■ **TASK OBJECTIVE**
Could you copy out every line of text in the items below, character for character, keeping the original line breaks and order?

--- START ---

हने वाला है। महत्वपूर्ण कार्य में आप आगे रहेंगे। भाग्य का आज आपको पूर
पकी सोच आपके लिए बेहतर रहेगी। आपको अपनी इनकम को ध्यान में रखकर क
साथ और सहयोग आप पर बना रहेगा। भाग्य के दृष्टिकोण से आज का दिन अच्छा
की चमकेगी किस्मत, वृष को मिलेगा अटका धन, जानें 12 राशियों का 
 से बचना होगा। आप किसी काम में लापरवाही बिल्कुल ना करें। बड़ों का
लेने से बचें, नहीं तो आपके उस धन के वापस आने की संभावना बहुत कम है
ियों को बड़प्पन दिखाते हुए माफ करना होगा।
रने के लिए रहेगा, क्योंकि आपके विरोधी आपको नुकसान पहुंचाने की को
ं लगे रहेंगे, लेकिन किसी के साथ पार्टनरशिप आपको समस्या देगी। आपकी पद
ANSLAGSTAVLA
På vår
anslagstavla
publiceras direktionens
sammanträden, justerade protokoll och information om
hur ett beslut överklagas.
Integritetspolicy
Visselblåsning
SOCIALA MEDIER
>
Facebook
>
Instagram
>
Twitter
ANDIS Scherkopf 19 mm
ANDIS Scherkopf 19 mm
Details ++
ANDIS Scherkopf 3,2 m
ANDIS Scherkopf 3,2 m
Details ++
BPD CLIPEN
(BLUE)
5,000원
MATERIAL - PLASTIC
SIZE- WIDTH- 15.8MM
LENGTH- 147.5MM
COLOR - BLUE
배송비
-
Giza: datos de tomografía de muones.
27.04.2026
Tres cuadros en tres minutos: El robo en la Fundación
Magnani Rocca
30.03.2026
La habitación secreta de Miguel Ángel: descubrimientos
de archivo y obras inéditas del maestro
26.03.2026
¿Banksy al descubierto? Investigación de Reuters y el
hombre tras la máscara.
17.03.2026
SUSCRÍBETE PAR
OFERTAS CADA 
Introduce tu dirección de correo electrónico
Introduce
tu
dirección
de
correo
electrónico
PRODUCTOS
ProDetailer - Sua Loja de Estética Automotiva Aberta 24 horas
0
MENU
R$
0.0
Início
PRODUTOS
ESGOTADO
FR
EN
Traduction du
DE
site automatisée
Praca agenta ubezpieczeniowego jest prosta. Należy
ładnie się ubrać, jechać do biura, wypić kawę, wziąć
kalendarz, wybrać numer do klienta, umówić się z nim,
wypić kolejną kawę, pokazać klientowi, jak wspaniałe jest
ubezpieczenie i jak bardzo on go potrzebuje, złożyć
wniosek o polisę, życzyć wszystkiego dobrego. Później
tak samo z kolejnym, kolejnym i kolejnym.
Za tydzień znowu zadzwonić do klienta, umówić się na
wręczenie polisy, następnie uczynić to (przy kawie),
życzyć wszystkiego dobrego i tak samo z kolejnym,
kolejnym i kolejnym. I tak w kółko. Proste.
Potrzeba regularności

--- END ---

■ **WRITTEN SOLUTION**
हने वाला है। महत्वपूर्ण कार्य में आप आगे रहेंगे। भाग्य का आज आपको पूर
पकी सोच आपके लिए बेहतर रहेगी। आपको अपनी इनकम को ध्यान में रखकर क
साथ और सहयोग आप पर बना रहेगा। भाग्य के दृष्टिकोण से आज का दिन अच्छा
की चमकेगी किस्मत, वृष को मिलेगा अटका धन, जानें 12 राशियों का 
 से बचना होगा। आप किसी काम में लापरवाही बिल्कुल ना करें। बड़ों का
लेने से बचें, नहीं तो आपके उस धन के वापस आने की संभावना बहुत कम है
ियों को बड़प्पन दिखाते हुए माफ करना होगा।
रने के लिए रहेगा, क्योंकि आपके विरोधी आपको नुकसान पहुंचाने की को
ं लगे रहेंगे, लेकिन किसी के साथ पार्टनरशिप आपको समस्या देगी। आपकी पद
ANSLAGSTAVLA
På vår
anslagstavla
publiceras direktionens
sammanträden, justerade protokoll och information om
hur ett beslut överklagas.
Integritetspolicy
Visselblåsning
SOCIALA MEDIER
>
Facebook
>
Instagram
>
Twitter
ANDIS Scherkopf 19 mm
ANDIS Scherkopf 19 mm
Details ++
ANDIS Scherkopf 3,2 m
ANDIS Scherkopf 3,2 m
Details ++
BPD CLIPEN
(BLUE)
5,000원
MATERIAL - PLASTIC
SIZE- WIDTH- 15.8MM
LENGTH- 147.5MM
COLOR - BLUE
배송비
-
Giza: datos de tomografía de muones.
27.04.2026
Tres cuadros en tres minutos: El robo en la Fundación
Magnani Rocca
30.03.2026
La habitación secreta de Miguel Ángel: descubrimientos
de archivo y obras inéditas del maestro
26.03.2026
¿Banksy al descubierto? Investigación de Reuters y el
hombre tras la máscara.
17.03.2026
SUSCRÍBETE PAR
OFERTAS CADA 
Introduce tu dirección de correo electrónico
Introduce
tu
dirección
de
correo
electrónico
PRODUCTOS
ProDetailer - Sua Loja de Estética Automotiva Aberta 24 horas
0
MENU
R$
0.0
Início
PRODUTOS
ESGOTADO
FR
EN
Traduction du
DE
site automatisée
Praca agenta ubezpieczeniowego jest prosta. Należy
ładnie się ubrać, jechać do biura, wypić kawę, wziąć
kalendarz, wybrać numer do klienta, umówić się z nim,
wypić kolejną kawę, pokazać klientowi, jak wspaniałe jest
ubezpieczenie i jak bardzo on go potrzebuje, złożyć
wniosek o polisę, życzyć wszystkiego dobrego. Później
tak samo z kolejnym, kolejnym i kolejnym.
Za tydzień znowu zadzwonić do klienta, umówić się na
wręczenie polisy, następnie uczynić to (przy kawie),
życzyć wszystkiego dobrego i tak samo z kolejnym,
kolejnym i kolejnym. I tak w kółko. Proste.
Potrzeba regularności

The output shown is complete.